Your objective => Reproduce the text of every item below line for line, keeping each character, space, and break unchanged.

Exercise input =>
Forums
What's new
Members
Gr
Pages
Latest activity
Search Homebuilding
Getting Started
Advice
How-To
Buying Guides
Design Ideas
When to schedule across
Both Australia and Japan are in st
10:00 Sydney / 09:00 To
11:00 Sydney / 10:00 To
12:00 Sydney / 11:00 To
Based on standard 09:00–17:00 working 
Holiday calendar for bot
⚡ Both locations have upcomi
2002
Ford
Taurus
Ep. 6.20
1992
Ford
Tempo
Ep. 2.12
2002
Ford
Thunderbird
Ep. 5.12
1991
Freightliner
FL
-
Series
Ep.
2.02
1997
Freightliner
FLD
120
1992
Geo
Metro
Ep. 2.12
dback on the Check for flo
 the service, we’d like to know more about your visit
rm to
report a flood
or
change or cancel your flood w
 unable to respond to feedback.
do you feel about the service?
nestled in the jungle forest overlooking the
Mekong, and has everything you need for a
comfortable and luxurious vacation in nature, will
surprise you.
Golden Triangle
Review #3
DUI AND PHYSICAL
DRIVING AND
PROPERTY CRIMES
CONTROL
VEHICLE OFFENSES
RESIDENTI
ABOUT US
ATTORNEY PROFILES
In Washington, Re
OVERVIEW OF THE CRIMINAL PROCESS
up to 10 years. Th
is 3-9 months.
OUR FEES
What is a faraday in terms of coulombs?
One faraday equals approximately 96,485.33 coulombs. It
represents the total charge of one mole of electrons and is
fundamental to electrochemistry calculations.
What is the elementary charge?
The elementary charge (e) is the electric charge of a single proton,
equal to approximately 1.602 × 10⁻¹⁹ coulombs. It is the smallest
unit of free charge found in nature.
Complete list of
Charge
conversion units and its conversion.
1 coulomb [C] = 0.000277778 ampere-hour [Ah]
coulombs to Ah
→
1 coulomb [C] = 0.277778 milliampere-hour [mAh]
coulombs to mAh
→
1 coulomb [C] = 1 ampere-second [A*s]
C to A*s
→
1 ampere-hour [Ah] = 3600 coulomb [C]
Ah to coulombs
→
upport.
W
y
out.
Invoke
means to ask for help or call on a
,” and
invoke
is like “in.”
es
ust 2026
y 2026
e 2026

Response =>
Forums
What's new
Members
Gr
Pages
Latest activity
Search Homebuilding
Getting Started
Advice
How-To
Buying Guides
Design Ideas
When to schedule across
Both Australia and Japan are in st
10:00 Sydney / 09:00 To
11:00 Sydney / 10:00 To
12:00 Sydney / 11:00 To
Based on standard 09:00–17:00 working 
Holiday calendar for bot
⚡ Both locations have upcomi
2002
Ford
Taurus
Ep. 6.20
1992
Ford
Tempo
Ep. 2.12
2002
Ford
Thunderbird
Ep. 5.12
1991
Freightliner
FL
-
Series
Ep.
2.02
1997
Freightliner
FLD
120
1992
Geo
Metro
Ep. 2.12
dback on the Check for flo
 the service, we’d like to know more about your visit
rm to
report a flood
or
change or cancel your flood w
 unable to respond to feedback.
do you feel about the service?
nestled in the jungle forest overlooking the
Mekong, and has everything you need for a
comfortable and luxurious vacation in nature, will
surprise you.
Golden Triangle
Review #3
DUI AND PHYSICAL
DRIVING AND
PROPERTY CRIMES
CONTROL
VEHICLE OFFENSES
RESIDENTI
ABOUT US
ATTORNEY PROFILES
In Washington, Re
OVERVIEW OF THE CRIMINAL PROCESS
up to 10 years. Th
is 3-9 months.
OUR FEES
What is a faraday in terms of coulombs?
One faraday equals approximately 96,485.33 coulombs. It
represents the total charge of one mole of electrons and is
fundamental to electrochemistry calculations.
What is the elementary charge?
The elementary charge (e) is the electric charge of a single proton,
equal to approximately 1.602 × 10⁻¹⁹ coulombs. It is the smallest
unit of free charge found in nature.
Complete list of
Charge
conversion units and its conversion.
1 coulomb [C] = 0.000277778 ampere-hour [Ah]
coulombs to Ah
→
1 coulomb [C] = 0.277778 milliampere-hour [mAh]
coulombs to mAh
→
1 coulomb [C] = 1 ampere-second [A*s]
C to A*s
→
1 ampere-hour [Ah] = 3600 coulomb [C]
Ah to coulombs
→
upport.
W
y
out.
Invoke
means to ask for help or call on a
,” and
invoke
is like “in.”
es
ust 2026
y 2026
e 2026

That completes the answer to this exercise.